Copy out, character for character, the lines of the listing below, from its first line through the line that contains "text_box Tabla de Datos [259, 980, 626, 1149]", both included.

=== Extracted entries ===

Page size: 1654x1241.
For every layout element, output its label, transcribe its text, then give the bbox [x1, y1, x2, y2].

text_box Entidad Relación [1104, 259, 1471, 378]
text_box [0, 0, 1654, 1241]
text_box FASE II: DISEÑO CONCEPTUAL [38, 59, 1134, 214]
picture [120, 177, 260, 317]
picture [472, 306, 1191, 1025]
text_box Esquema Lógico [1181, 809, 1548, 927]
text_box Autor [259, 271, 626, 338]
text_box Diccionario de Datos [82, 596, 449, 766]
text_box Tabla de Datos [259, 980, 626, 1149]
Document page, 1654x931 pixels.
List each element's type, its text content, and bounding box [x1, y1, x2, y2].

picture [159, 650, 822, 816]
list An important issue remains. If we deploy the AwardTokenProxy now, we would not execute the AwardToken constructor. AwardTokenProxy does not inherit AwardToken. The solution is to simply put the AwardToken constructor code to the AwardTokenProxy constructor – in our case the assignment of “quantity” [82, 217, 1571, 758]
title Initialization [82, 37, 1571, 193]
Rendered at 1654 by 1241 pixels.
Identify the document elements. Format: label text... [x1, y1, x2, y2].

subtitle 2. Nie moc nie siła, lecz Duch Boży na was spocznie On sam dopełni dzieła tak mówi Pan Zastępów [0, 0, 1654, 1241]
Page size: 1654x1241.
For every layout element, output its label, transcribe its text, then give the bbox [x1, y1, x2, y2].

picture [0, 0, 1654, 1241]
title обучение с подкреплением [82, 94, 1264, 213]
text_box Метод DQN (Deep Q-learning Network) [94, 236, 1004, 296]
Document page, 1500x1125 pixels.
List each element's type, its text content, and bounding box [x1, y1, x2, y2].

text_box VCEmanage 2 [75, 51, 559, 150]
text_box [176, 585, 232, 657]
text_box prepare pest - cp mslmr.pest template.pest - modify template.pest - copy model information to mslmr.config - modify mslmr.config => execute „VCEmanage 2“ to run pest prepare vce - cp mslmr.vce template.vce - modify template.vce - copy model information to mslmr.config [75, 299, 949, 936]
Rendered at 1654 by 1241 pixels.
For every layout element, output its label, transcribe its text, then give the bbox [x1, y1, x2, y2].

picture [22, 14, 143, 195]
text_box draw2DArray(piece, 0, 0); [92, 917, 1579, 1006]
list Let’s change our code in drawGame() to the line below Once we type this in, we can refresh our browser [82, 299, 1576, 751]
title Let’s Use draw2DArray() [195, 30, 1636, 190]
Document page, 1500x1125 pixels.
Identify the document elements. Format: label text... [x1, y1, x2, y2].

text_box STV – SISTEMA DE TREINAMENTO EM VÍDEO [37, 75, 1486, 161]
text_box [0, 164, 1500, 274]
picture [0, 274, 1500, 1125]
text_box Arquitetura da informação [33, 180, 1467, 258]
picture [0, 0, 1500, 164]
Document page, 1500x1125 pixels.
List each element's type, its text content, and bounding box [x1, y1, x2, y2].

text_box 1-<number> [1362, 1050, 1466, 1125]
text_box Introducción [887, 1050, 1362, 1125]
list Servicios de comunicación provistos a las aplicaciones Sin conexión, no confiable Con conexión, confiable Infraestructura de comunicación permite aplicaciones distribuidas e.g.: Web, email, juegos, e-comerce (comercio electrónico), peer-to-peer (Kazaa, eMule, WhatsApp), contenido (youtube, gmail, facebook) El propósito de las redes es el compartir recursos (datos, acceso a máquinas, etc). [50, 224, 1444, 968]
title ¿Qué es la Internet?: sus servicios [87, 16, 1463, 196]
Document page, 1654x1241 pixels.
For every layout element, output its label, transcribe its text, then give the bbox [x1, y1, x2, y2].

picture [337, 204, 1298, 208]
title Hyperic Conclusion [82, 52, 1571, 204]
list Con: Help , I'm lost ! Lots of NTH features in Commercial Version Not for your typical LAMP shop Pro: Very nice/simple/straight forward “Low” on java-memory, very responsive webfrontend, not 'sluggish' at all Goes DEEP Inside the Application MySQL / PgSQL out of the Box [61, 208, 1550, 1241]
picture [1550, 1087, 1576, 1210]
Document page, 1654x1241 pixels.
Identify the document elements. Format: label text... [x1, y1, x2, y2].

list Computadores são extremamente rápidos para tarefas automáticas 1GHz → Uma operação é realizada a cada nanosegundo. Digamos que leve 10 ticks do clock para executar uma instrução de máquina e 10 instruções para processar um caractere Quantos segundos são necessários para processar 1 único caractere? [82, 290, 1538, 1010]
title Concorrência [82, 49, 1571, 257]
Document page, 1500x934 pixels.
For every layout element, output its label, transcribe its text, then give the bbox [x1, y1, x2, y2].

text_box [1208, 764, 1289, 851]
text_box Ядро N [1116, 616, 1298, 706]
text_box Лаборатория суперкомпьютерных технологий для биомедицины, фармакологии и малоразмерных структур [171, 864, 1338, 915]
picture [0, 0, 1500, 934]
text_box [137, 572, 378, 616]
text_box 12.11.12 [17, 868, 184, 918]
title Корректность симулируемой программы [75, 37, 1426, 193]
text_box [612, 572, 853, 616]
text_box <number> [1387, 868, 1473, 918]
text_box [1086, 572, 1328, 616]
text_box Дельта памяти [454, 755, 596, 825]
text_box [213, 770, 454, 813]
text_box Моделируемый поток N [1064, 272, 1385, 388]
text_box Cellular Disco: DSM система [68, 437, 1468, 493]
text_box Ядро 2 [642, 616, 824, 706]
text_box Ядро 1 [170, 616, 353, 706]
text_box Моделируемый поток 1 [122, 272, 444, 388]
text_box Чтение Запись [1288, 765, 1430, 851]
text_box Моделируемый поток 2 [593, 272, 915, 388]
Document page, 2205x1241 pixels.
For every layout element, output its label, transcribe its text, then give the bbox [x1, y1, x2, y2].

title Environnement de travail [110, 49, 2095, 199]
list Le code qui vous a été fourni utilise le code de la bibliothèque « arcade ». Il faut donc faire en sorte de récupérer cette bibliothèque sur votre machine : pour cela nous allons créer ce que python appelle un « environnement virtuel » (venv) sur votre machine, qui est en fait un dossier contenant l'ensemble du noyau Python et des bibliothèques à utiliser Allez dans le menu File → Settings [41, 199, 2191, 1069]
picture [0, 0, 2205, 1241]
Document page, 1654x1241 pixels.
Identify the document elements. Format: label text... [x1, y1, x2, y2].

===

Result for this task:
Page size: 1654x1241.
For every layout element, output its label, transcribe its text, then give the bbox [x1, y1, x2, y2].

text_box Entidad Relación [1104, 259, 1471, 378]
text_box [0, 0, 1654, 1241]
text_box FASE II: DISEÑO CONCEPTUAL [38, 59, 1134, 214]
picture [120, 177, 260, 317]
picture [472, 306, 1191, 1025]
text_box Esquema Lógico [1181, 809, 1548, 927]
text_box Autor [259, 271, 626, 338]
text_box Diccionario de Datos [82, 596, 449, 766]
text_box Tabla de Datos [259, 980, 626, 1149]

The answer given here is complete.